Das Ministerium für Handel und Industrie Katars hat die Ministerialentscheidung Nr. 56 von 2023 erlassen, mit der das Markengesetz des Golf-Kooperationsrates (GCC) und seine Durchführungsbestimmungen genehmigt wurden. Diese Entscheidung trat am 10. August 2023 in Kraft.
In Katar ist die Benutzung einer Marke weder für die Einreichung einer Anmeldung noch für die Aufrechterhaltung der Markeneintragung zwingend erforderlich. Wenn der Markeninhaber die Marke ab dem Tag ihrer Eintragung ununterbrochen fünf Jahre lang nicht in Katar benutzt hat, kann jede betroffene Person beim Gericht die Löschung der Marke beantragen. Das Gericht nimmt jedoch eine wegen Nichtbenutzung erhobene Löschungsklage nur dann an, wenn der Markeninhaber mindestens einen Monat zuvor von der beabsichtigten Löschung wegen Nichtbenutzung in Kenntnis gesetzt wurde.

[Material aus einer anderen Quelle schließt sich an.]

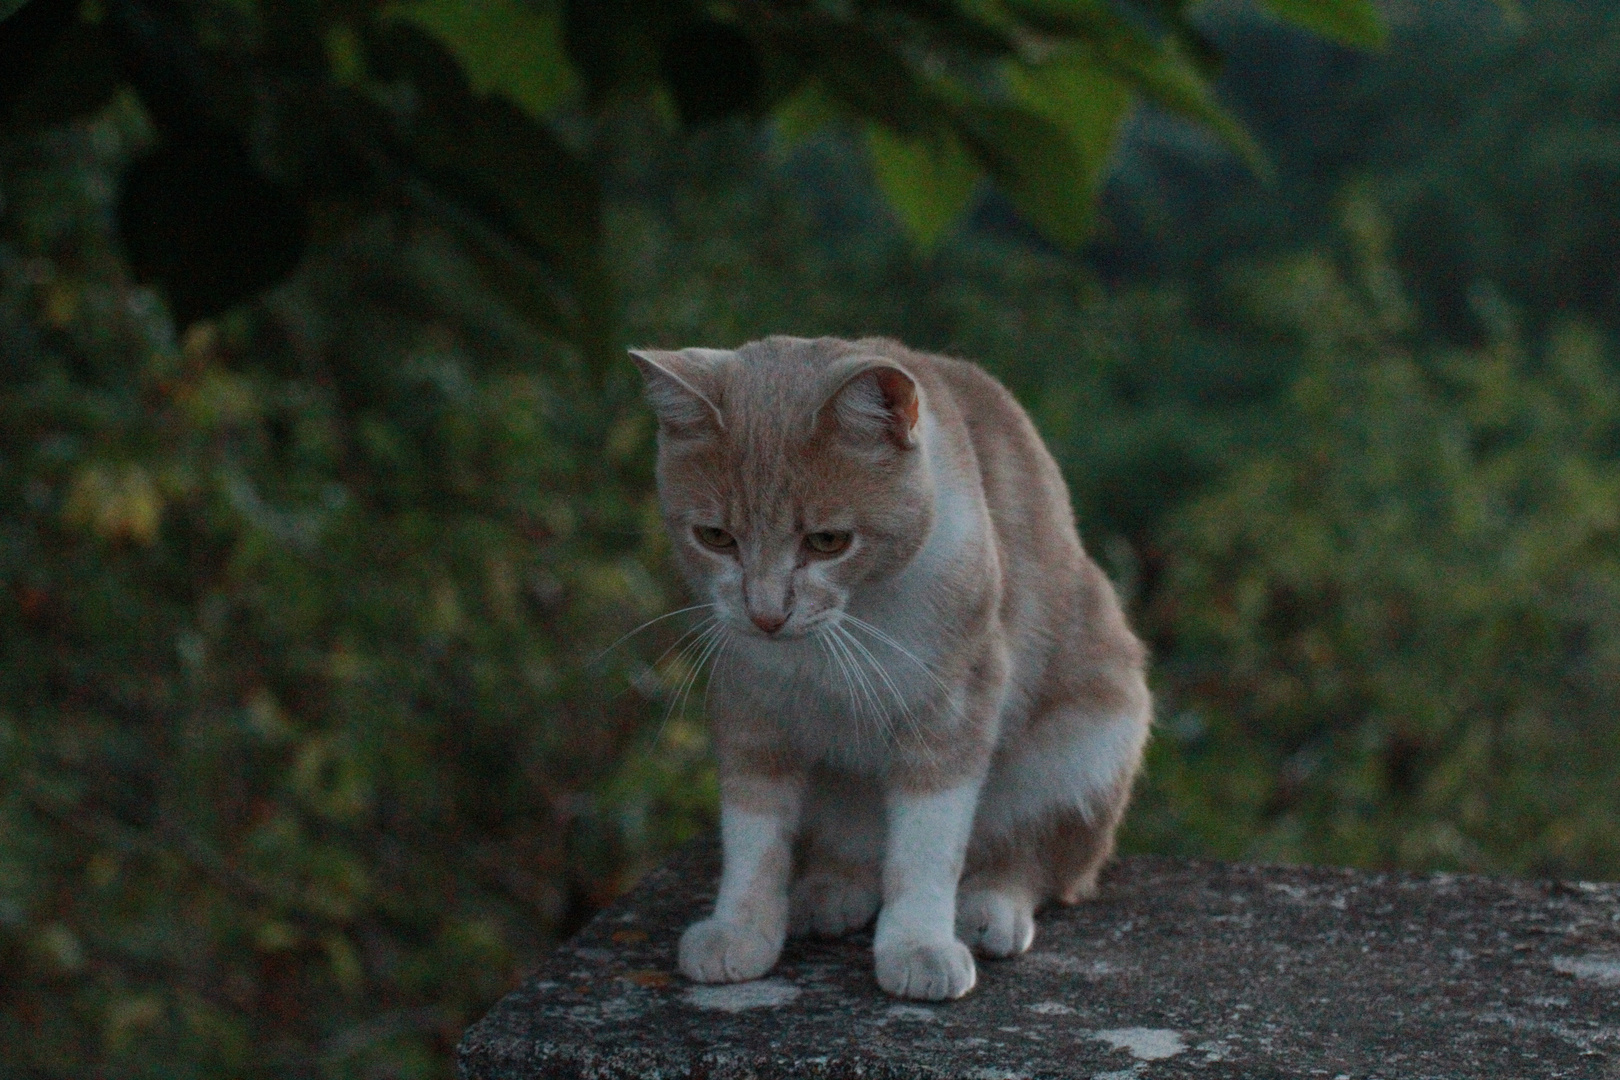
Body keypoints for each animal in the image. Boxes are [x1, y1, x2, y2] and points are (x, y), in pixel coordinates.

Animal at [625, 333, 1146, 1003]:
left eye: (827, 542)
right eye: (715, 536)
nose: (767, 615)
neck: (841, 629)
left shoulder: (954, 706)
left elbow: (925, 847)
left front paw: (918, 946)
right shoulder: (750, 710)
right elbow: (754, 836)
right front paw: (739, 929)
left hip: (1093, 737)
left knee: (1042, 855)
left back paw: (992, 904)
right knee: (854, 851)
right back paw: (829, 891)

Die unbefugte Benutzung einer ordnungsgemäß eingetragenen Marke, die Nachahmung einer solchen Marke für dieselben Waren und/oder Dienstleistungen, der Verkauf, die Lagerung zum Verkauf, das Feilhalten von Waren mit gefälschten Marken oder die unbefugte Benutzung einer ordnungsgemäß eingetragenen Marke eines anderen zur Bewerbung derselben Waren und/oder Dienstleistungen sind rechtswidrig und werden nach katarischem Recht sanktioniert.
Katar folgt der internationalen Klassifikation von Waren und Dienstleistungen für die Markenregistrierung gemäß dem Nizza-Abkommen. Waren der Klasse 33 sowie alkoholhaltige Getränke der Klasse 32 sind von der Eintragung ausgeschlossen. Für jede Waren- oder Dienstleistungsklasse ist ein gesonderter Antrag einzureichen.
Katar ist seit dem 5. Juli 2000 Mitglied der Pariser Verbandsübereinkunft und erlaubt die Geltendmachung der Priorität.
Nach Einreichung der Markenanmeldung wird diese in Katar einer formellen und einer materiellen Prüfung unterzogen, da Katar ein Vorprüfungssystem anwendet. Die zugelassene Markenanmeldung wird im Amtlichen Markenblatt veröffentlicht. Jede betroffene Person kann innerhalb von zwei Monaten ab Veröffentlichung Widerspruch gegen die Eintragung der veröffentlichten Marke einlegen.
Kann der Widerspruchsfall nicht vom Registerführer gelöst werden oder legt eine der Parteien Berufung gegen die Entscheidung des Registerführers ein, wird der Widerspruchsfall dem Zivilgericht zur Entscheidung vorgelegt. Wird kein Widerspruch eingelegt, wird die veröffentlichte Marke eingetragen und die entsprechende Eintragungsurkunde erteilt.
Die Widerspruchsfrist gegen die Veröffentlichung einer Marke in Bahrain beträgt 2 Monate.
Die Schutzdauer der Marke beträgt zehn Jahre ab Anmeldedatum und kann jeweils um zehn Jahre verlängert werden. Die Verlängerungsgebühr kann innerhalb der letzten 12 Monate der laufenden Schutzdauer entrichtet werden. Für die Markenverlängerung besteht eine Nachfrist von sechs Monaten, in der ein verspäteter Verlängerungsantrag gegen Zahlung einer Zusatzgebühr gestellt werden kann. Wenn die Marke ursprünglich in mehreren Klassen eingetragen wurde, ist für jede Waren- oder Dienstleistungsklasse ein gesonderter Verlängerungsantrag oder -vermerk einzureichen.